YOUR INSTRUCTIONS ->
Render the rows below as a Markdown table with two columns, Number and Content, giving each line its number in order and skipping blank lines and pictures.

LISTING ->
^^^^^^^^

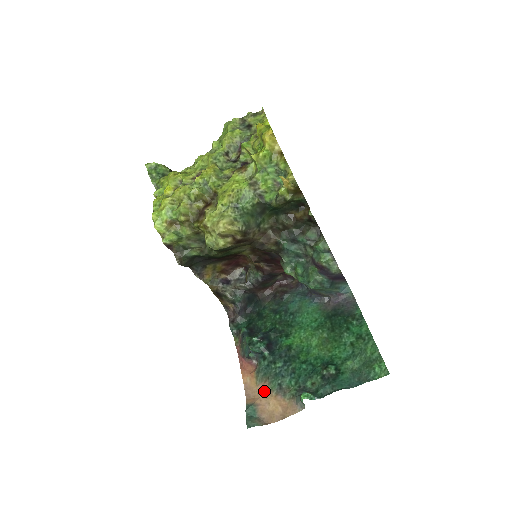
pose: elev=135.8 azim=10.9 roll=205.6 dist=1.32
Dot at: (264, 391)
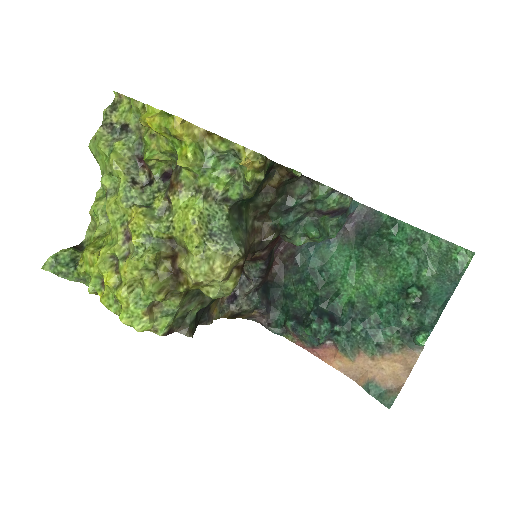
Dot at: (366, 361)
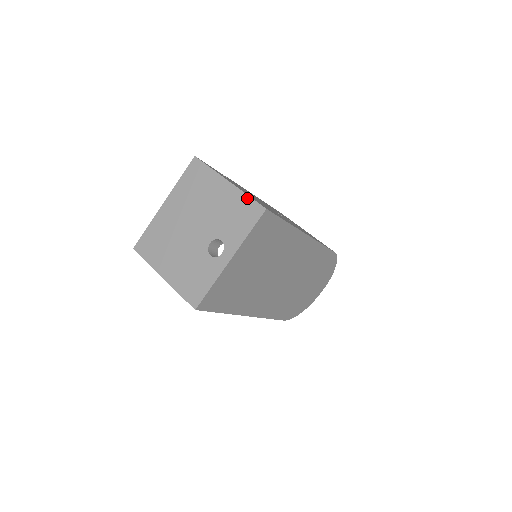
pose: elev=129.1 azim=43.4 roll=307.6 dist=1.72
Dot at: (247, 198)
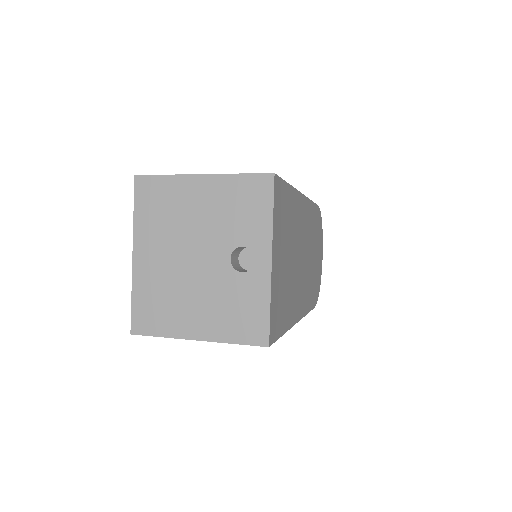
Dot at: (240, 177)
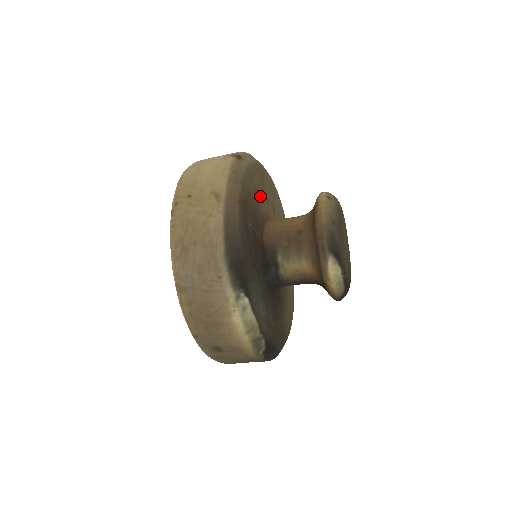
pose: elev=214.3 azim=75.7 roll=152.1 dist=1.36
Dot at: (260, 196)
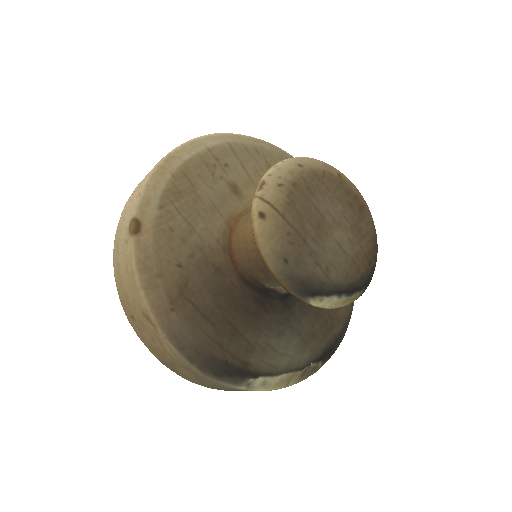
Dot at: (200, 226)
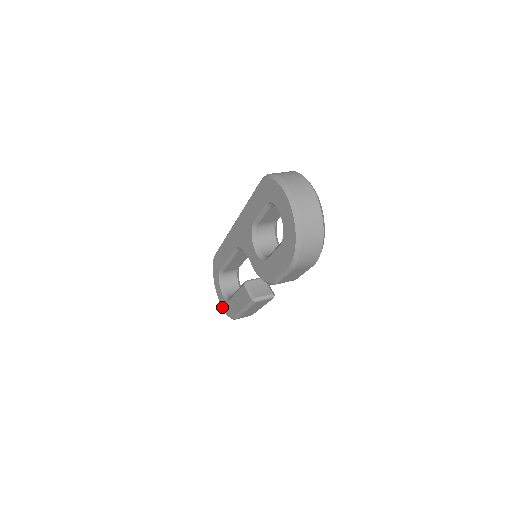
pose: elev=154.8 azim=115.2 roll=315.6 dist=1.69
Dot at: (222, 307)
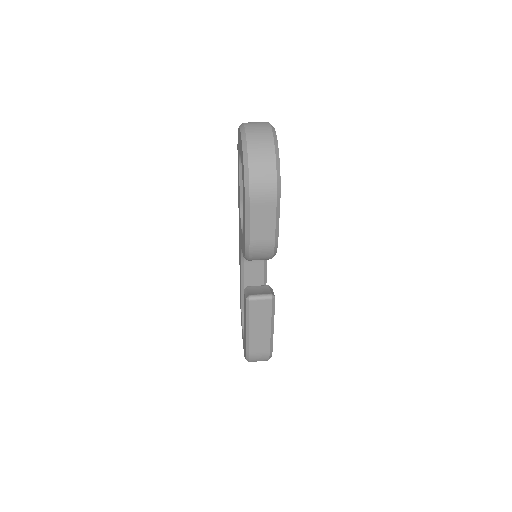
Dot at: (244, 355)
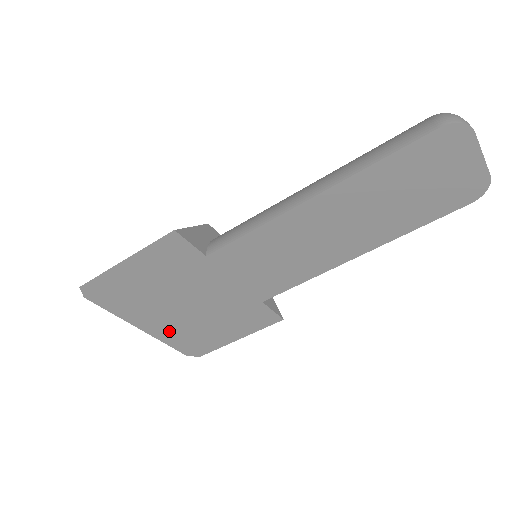
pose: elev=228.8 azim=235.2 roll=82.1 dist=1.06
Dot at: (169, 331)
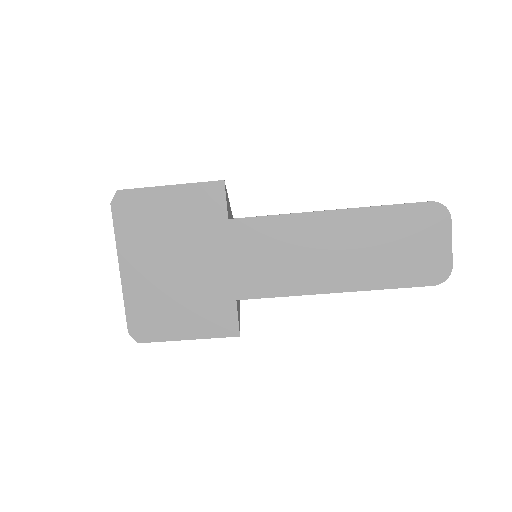
Dot at: (140, 288)
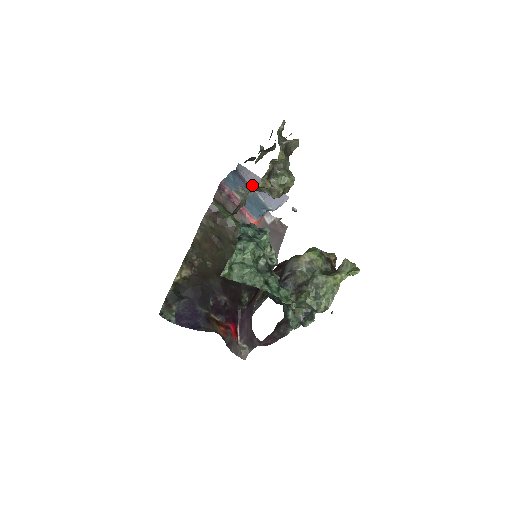
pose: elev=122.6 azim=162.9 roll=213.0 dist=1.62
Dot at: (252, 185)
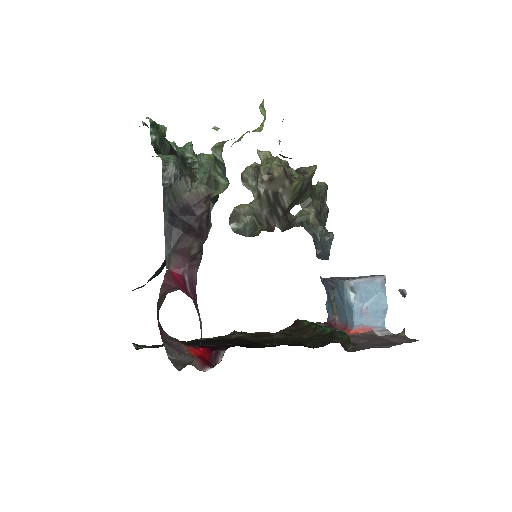
Dot at: (256, 198)
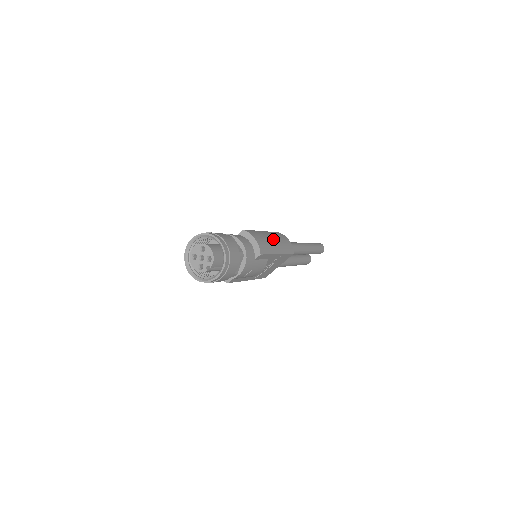
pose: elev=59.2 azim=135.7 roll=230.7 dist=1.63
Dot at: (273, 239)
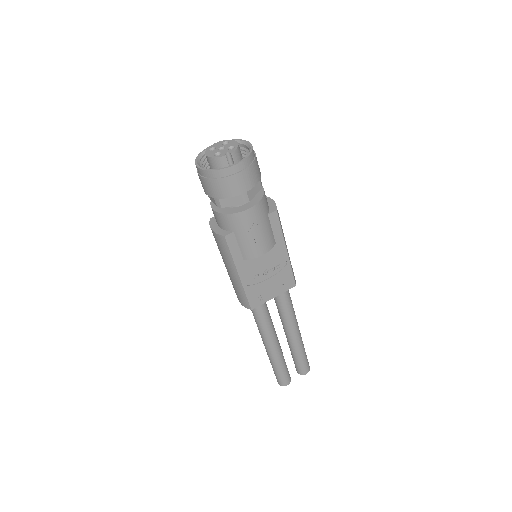
Dot at: occluded
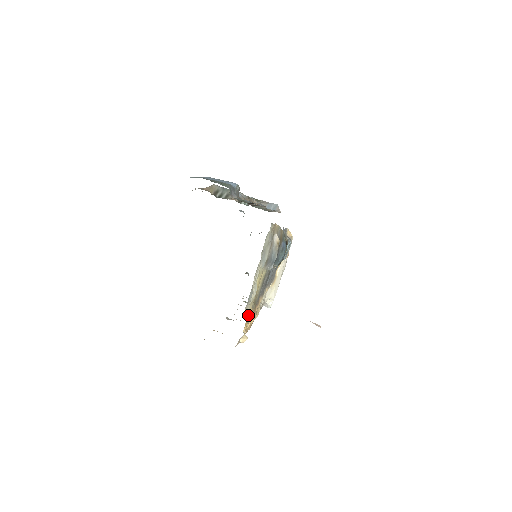
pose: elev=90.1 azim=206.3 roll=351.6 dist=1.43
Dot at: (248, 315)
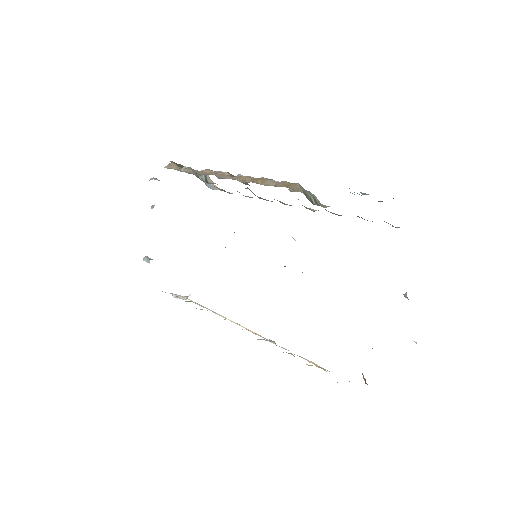
Dot at: occluded
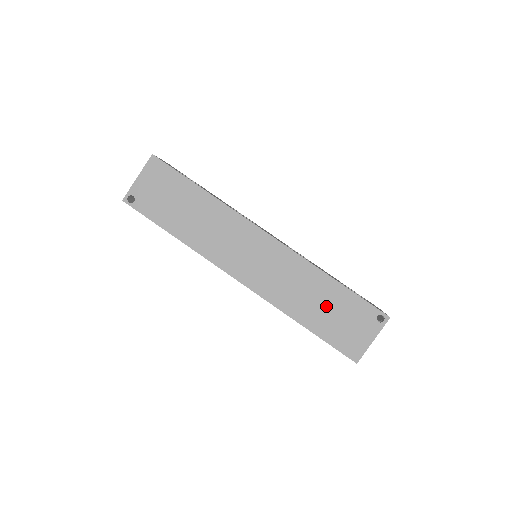
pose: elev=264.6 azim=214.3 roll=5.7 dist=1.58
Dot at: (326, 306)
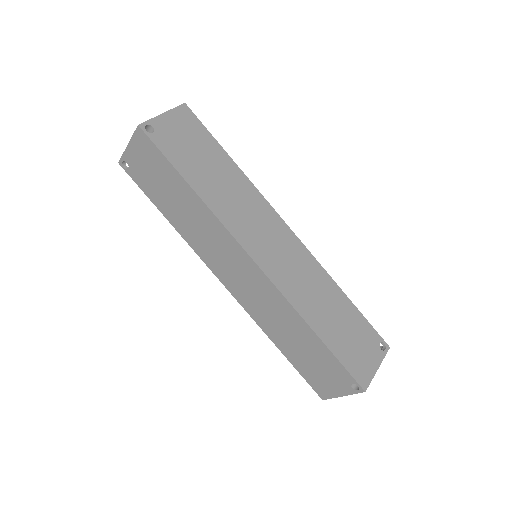
Dot at: (338, 319)
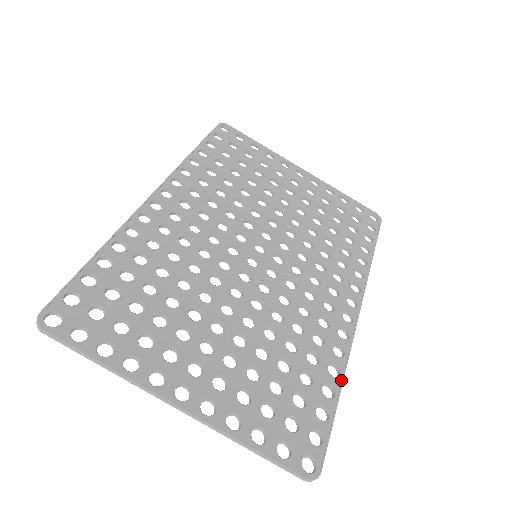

^^^^^^^^

TASK RESULT ->
| Number | Content |
|---|---|
| 1 | pose: elev=135.8 azim=10.9 roll=205.6 dist=1.32 |
| 2 | Dot at: (264, 391) |
| 3 | Dot at: (366, 361) |
| 4 | pose: elev=129.1 azim=43.4 roll=307.6 dist=1.72 |
| 5 | Dot at: (247, 198) |
| 6 | Dot at: (240, 177) |
| 7 | pose: elev=214.3 azim=75.7 roll=152.1 dist=1.36 |
| 8 | Dot at: (260, 196) |
| 9 | Dot at: (200, 226) |
| 10 | pose: elev=154.8 azim=115.2 roll=315.6 dist=1.69 |
| 11 | Dot at: (222, 307) |
| 12 | Dot at: (244, 355) |
| 13 | pose: elev=228.8 azim=235.2 roll=82.1 dist=1.06 |
| 14 | Dot at: (169, 331) |
| 15 | Dot at: (140, 288) |
| 16 | pose: elev=122.6 azim=162.9 roll=213.0 dist=1.62 |
| 17 | Dot at: (252, 185) |
| 18 | Dot at: (256, 198) |
| 19 | pose: elev=59.2 azim=135.7 roll=230.7 dist=1.63 |
| 20 | Dot at: (273, 239) |
| 21 | Dot at: occluded |
| 22 | pose: elev=90.1 azim=206.3 roll=351.6 dist=1.43 |
| 23 | Dot at: (248, 315) |
| 24 | Dot at: occluded |
| 25 | pose: elev=264.6 azim=214.3 roll=5.7 dist=1.58 |
| 26 | Dot at: (326, 306) |
| 27 | Dot at: (338, 319) |